The dose X should be the total number of "relevant" fibers to which the animal is exposed throughout the study. For a chronic inhalation study, it is considered here to be the total number of long fibers that are inhaled. This dose is not the same as the fiber lung burden at any time because the lung burden is the equilibrium value between the number of fibers continually inhaled and those continually removed by macrophage-mediated physical clearance, or by dissolution. Therefore, the total number of respirable, long fibers in the aerosol, multiplied by the average air volume inhaled by the animal while exposed to the fibers, will be used here to characterize the total dose X. Respirable fibers are those that can be inhaled into the deep lung of the rat and are generally those less than 1 µm in diameter (Bernstein et al., 1995). The length of fibers that is relevant to lung disease is less clear, but it likely that fibers short enough to be engulfed and transported by alveolar macrophages are not associated with lung disease in the absense of significant overload (Davis, 1994). For the sake of definiteness, fibers longer than 20 µm were chosen in what follows as a surrogate for long fibers (Kuschner, 1987). Also, since the length distributions of the synthetic vitreous fibers in these studies were similar, the results were also similar whether 5 µm, 10 µm, or 20 µm was chosen as the minimum length of a long fiber. Thus the definition of relevant fibers used here is the number of aerosol fibers less than 1 µm in diameter and simultaneously greater than 20 µm in length.

For the intraperitoneal injection studies, the concept of dose is uncertain. It is clear that the injection of foreign materials into the sterile serosal cavity represents a very nonphysiological exposure. Not only are large quantities of materials injected as a bolus, but there is no anatomical filtration of fiber sizes, such as occurs after inhalation. Also, while there appears to be a biological basis for the unique aspects of long fibers in the lung, it is not clear if this is also relevant to the peritoneal or pleural cavities. For example, recent data have indicated that primarily the short fibers translocate to the pleural cavity following inhalation (Gelzleichter et al., 1995). Given this uncertainty, the model was tested simply by using the dose reported by the study authors, which was essentially fibers less than 2 µm in diameter and greater than 5 µm long (Pott et al., 1990a).

RESULTS

The hypothesis described in the previous section was tested by applying it to three different endpoints in rats: fibrosis and lung cancer after inhalation and mesothelioma following intraperitoneal injection. The inhalation studies were sponsored by the Thermal Insulation Manufacturers Association (TIMA) and were performed by the Research and Consulting Company (RCC) in Geneva (Hesterberg et al., 1993; Mast et al., 1993; McConnell et al., 1994). The intraperitoneal injection studies are those of Pott and coworkers (Pott et al., 1990a; 1990b; Pott, 1991).

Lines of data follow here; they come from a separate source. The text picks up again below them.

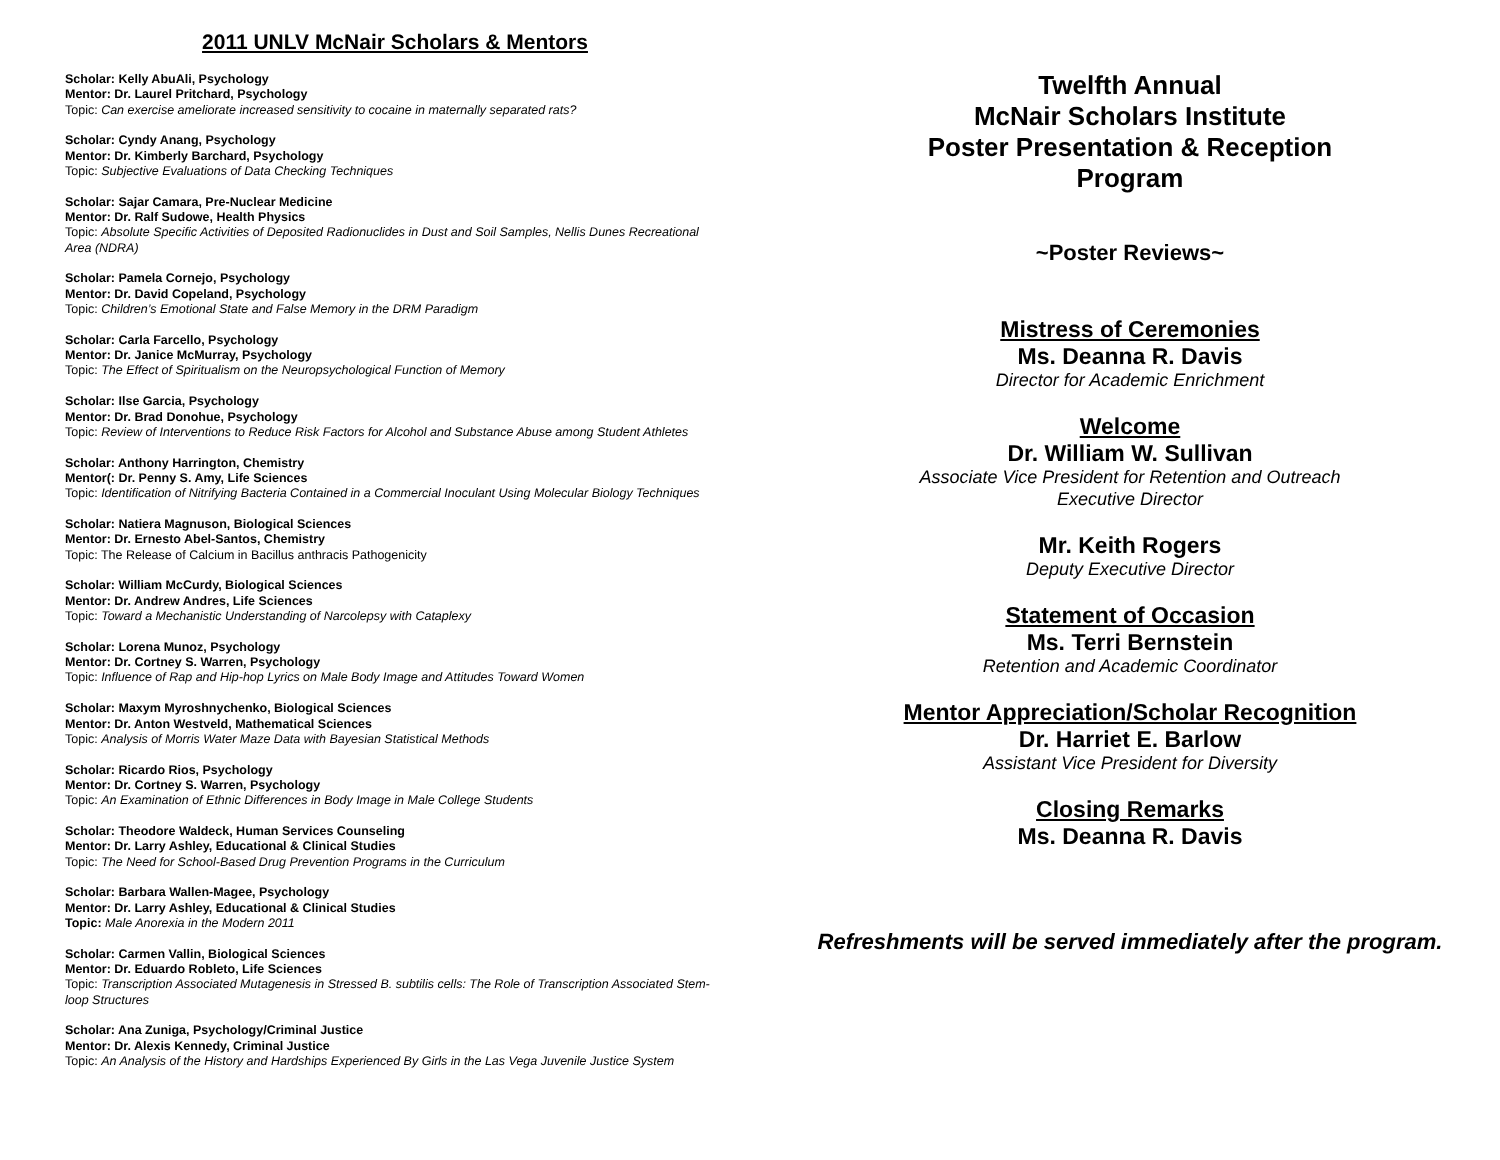2011 UNLV McNair Scholars & Mentors
Scholar: Kelly AbuAli, Psychology
Mentor: Dr. Laurel Pritchard, Psychology
Topic: Can exercise ameliorate increased sensitivity to cocaine in maternally separated rats?
Scholar: Cyndy Anang, Psychology
Mentor: Dr. Kimberly Barchard, Psychology
Topic: Subjective Evaluations of Data Checking Techniques
Scholar: Sajar Camara, Pre-Nuclear Medicine
Mentor: Dr. Ralf Sudowe, Health Physics
Topic: Absolute Specific Activities of Deposited Radionuclides in Dust and Soil Samples, Nellis Dunes Recreational Area (NDRA)
Scholar: Pamela Cornejo, Psychology
Mentor: Dr. David Copeland, Psychology
Topic: Children’s Emotional State and False Memory in the DRM Paradigm
Scholar: Carla Farcello, Psychology
Mentor: Dr. Janice McMurray, Psychology
Topic: The Effect of Spiritualism on the Neuropsychological Function of Memory
Scholar: Ilse Garcia, Psychology
Mentor: Dr. Brad Donohue, Psychology
Topic: Review of Interventions to Reduce Risk Factors for Alcohol and Substance Abuse among Student Athletes
Scholar: Anthony Harrington, Chemistry
Mentor(: Dr. Penny S. Amy, Life Sciences
Topic: Identification of Nitrifying Bacteria Contained in a Commercial Inoculant Using Molecular Biology Techniques
Scholar: Natiera Magnuson, Biological Sciences
Mentor: Dr. Ernesto Abel-Santos, Chemistry
Topic: The Release of Calcium in Bacillus anthracis Pathogenicity
Scholar: William McCurdy, Biological Sciences
Mentor: Dr. Andrew Andres, Life Sciences
Topic: Toward a Mechanistic Understanding of Narcolepsy with Cataplexy
Scholar: Lorena Munoz, Psychology
Mentor: Dr. Cortney S. Warren, Psychology
Topic: Influence of Rap and Hip-hop Lyrics on Male Body Image and Attitudes Toward Women
Scholar: Maxym Myroshnychenko, Biological Sciences
Mentor: Dr. Anton Westveld, Mathematical Sciences
Topic: Analysis of Morris Water Maze Data with Bayesian Statistical Methods
Scholar: Ricardo Rios, Psychology
Mentor: Dr. Cortney S. Warren, Psychology
Topic: An Examination of Ethnic Differences in Body Image in Male College Students
Scholar: Theodore Waldeck, Human Services Counseling
Mentor: Dr. Larry Ashley, Educational & Clinical Studies
Topic: The Need for School-Based Drug Prevention Programs in the Curriculum
Scholar: Barbara Wallen-Magee, Psychology
Mentor: Dr. Larry Ashley, Educational & Clinical Studies
Topic: Male Anorexia in the Modern 2011
Scholar: Carmen Vallin, Biological Sciences
Mentor: Dr. Eduardo Robleto, Life Sciences
Topic: Transcription Associated Mutagenesis in Stressed B. subtilis cells: The Role of Transcription Associated Stem-loop Structures
Scholar: Ana Zuniga, Psychology/Criminal Justice
Mentor: Dr. Alexis Kennedy, Criminal Justice
Topic: An Analysis of the History and Hardships Experienced By Girls in the Las Vega Juvenile Justice System
Twelfth Annual
McNair Scholars Institute
Poster Presentation & Reception
Program
~Poster Reviews~
Mistress of Ceremonies
Ms. Deanna R. Davis
Director for Academic Enrichment
Welcome
Dr. William W. Sullivan
Associate Vice President for Retention and Outreach
Executive Director
Mr. Keith Rogers
Deputy Executive Director
Statement of Occasion
Ms. Terri Bernstein
Retention and Academic Coordinator
Mentor Appreciation/Scholar Recognition
Dr. Harriet E. Barlow
Assistant Vice President for Diversity
Closing Remarks
Ms. Deanna R. Davis
Refreshments will be served immediately after the program.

In the RCC inhalation studies, separate groups of male Fischer 344 rats were exposed to different types of synthetic vitreous insulation wool fibers at different concentrations, to chrysotile, and to crocidolite asbestos for 6 hours per day, 5 days per week. Typically 3 to 6 rats were sacrificed at a time, at intervals from 3 months to over 2 years. The flow-through, nose only inhalation apparatus has been previously described (Bernstein et al., 1994).

The fiber types studied at RCC, against which this model was tested, along with their properties, are listed in Table 1. The dissolution constants kdis given in Table 1 were measured in vitro (Mattson, 1992; 1994b; Potter and Mattson, 1991), except for the asbestos and RCF 1, which are measurements of fibers with compositions similar to those used at RCC. The average diameters of the fibers in Table 1 were taken from published reports (Hesterberg et al., 1993; Mast et al., 1993; McConnell et al., 1994). The densities of the fibers were measured (Christensen et al., 1993; Mattson, 1992).